Linear Programming Relaxation

  • Decision variable is only taking continuous value to generate the relaxation (drop the integer constraints).
  • If LP relaxation is infeasible, so it the IP
  • If LP relaxation is unbounded, then the IP can either be infeasible or unbounded.
  • If LP relaxation has an optimal solution, then the IP could be infeasible or have an optimal solution
  • It always holds that $v_{LP} \le v_{IP}$
  • If an optimal solution to the LP is an integer, then it is an optimal solution to the IP.
  • It’s solution can sometimes be rounded to get a good solution to the IP

Ideal Formulations

  • Stronger Formulation: Stronger formulation lead to stronger LP relaxations, and so better LP relaxation better bounds, and sometimes LP relaxations solutions that are feasible to the MLP
  • The formulation of an MLP can be strengthened
    • by adding constraints (valid inequalities)
    • by tightening constraint coefficients
    • by introducing new variables and constraints
  • An ideal formulation of a MILP is one whose LP relaxation solves the MLP
  • Ideal formulations are hard to obtain, so we strive to obtain strong formulation that approximate the ideal formulation

Branch Bound Algorithm

  • Branch and bound is a popular algorithm used for solving mixed-integer linear programming (MILP) problems.
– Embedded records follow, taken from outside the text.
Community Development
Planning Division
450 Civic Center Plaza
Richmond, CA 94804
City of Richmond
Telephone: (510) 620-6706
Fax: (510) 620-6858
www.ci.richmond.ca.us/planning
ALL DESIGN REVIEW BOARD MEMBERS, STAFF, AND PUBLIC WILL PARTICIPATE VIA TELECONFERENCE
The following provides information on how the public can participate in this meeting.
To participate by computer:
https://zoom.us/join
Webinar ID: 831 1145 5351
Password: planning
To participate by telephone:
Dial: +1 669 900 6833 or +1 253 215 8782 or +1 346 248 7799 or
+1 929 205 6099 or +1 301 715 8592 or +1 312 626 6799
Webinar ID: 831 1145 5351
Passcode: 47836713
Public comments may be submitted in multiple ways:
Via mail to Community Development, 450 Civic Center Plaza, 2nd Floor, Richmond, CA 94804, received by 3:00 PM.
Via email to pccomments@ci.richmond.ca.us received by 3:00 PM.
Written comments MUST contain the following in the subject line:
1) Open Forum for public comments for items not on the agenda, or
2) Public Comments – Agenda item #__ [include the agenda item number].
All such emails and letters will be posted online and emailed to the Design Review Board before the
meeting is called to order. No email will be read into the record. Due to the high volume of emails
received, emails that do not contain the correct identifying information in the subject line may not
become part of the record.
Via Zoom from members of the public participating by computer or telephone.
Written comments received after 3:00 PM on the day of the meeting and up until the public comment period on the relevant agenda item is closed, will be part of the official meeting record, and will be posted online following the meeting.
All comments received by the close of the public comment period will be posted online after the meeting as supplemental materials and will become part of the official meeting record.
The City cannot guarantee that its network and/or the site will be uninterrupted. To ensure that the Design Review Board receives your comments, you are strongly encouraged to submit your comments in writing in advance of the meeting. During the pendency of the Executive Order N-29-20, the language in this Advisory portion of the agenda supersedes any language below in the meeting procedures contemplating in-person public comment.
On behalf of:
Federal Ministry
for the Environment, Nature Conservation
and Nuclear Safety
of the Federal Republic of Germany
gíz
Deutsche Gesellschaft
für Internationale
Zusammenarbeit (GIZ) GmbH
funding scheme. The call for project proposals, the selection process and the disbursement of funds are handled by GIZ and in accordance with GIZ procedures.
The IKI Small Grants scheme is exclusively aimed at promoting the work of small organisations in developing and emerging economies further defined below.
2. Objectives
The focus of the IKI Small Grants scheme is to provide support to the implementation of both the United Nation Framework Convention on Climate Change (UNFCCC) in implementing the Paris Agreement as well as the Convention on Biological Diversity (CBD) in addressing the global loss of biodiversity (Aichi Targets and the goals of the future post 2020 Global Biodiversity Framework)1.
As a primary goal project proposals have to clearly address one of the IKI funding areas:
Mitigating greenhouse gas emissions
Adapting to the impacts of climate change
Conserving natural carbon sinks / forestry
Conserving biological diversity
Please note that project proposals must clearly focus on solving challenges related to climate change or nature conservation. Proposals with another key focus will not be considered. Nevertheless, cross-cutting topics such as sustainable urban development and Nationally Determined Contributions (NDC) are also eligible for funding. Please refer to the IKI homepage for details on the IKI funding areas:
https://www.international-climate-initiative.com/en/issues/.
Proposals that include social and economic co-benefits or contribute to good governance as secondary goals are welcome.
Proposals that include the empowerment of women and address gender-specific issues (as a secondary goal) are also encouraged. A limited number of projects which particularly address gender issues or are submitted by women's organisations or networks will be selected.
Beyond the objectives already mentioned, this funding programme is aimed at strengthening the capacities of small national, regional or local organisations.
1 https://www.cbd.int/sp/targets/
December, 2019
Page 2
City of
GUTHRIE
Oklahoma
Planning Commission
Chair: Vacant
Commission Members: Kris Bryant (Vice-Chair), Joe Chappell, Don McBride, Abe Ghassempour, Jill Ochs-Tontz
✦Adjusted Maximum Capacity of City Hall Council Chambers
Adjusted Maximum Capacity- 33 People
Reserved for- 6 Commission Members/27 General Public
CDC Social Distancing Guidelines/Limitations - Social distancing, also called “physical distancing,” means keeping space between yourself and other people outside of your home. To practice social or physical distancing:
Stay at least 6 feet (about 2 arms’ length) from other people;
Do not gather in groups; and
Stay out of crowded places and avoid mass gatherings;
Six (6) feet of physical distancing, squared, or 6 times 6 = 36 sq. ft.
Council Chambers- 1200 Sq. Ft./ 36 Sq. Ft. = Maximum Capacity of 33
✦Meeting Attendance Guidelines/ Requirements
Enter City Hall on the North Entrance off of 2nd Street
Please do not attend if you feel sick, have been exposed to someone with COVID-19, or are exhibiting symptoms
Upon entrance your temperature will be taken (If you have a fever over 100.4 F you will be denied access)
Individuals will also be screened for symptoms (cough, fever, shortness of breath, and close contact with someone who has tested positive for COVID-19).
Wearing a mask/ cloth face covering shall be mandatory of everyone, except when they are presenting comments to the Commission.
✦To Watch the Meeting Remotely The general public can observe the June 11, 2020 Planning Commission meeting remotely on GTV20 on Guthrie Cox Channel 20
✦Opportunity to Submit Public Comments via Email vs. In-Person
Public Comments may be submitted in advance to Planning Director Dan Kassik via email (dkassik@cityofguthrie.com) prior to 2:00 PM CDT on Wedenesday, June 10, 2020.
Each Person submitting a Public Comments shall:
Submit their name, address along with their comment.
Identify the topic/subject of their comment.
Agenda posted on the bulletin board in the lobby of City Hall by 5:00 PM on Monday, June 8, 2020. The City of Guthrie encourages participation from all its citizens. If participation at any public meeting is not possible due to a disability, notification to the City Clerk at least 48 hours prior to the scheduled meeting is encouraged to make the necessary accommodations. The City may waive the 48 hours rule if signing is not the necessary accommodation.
The basic idea behind branch and bound is to divide the problem into smaller subproblems, solve each subproblem separately, and then combine the solutions to obtain an overall solution to the original problem.
  • Here are the steps involved in the branch and bound algorithm for MILP:
    • Solve the relaxed linear programming (LP) problem, which is the MILP problem with the integer constraints removed. This provides an initial solution to the MILP problem.
    • If the LP solution satisfies all the integer constraints, then we have found an optimal solution to the MILP problem. Otherwise, select one of the integer variables with a non-integer value in the LP solution.
    • Create two new subproblems by branching on the selected variable: one subproblem where the variable is fixed to its integer floor, and another subproblem where the variable is fixed to its integer ceiling.
    • Solve each of the subproblems using the LP solver. If a subproblem has an integer solution that is worse than the current best solution, we can prune that branch of the search tree. Otherwise, continue branching until we have found an optimal integer solution or all branches have been pruned.
    • Once all branches have been pruned, the best integer solution found during the search is the optimal solution to the MILP problem.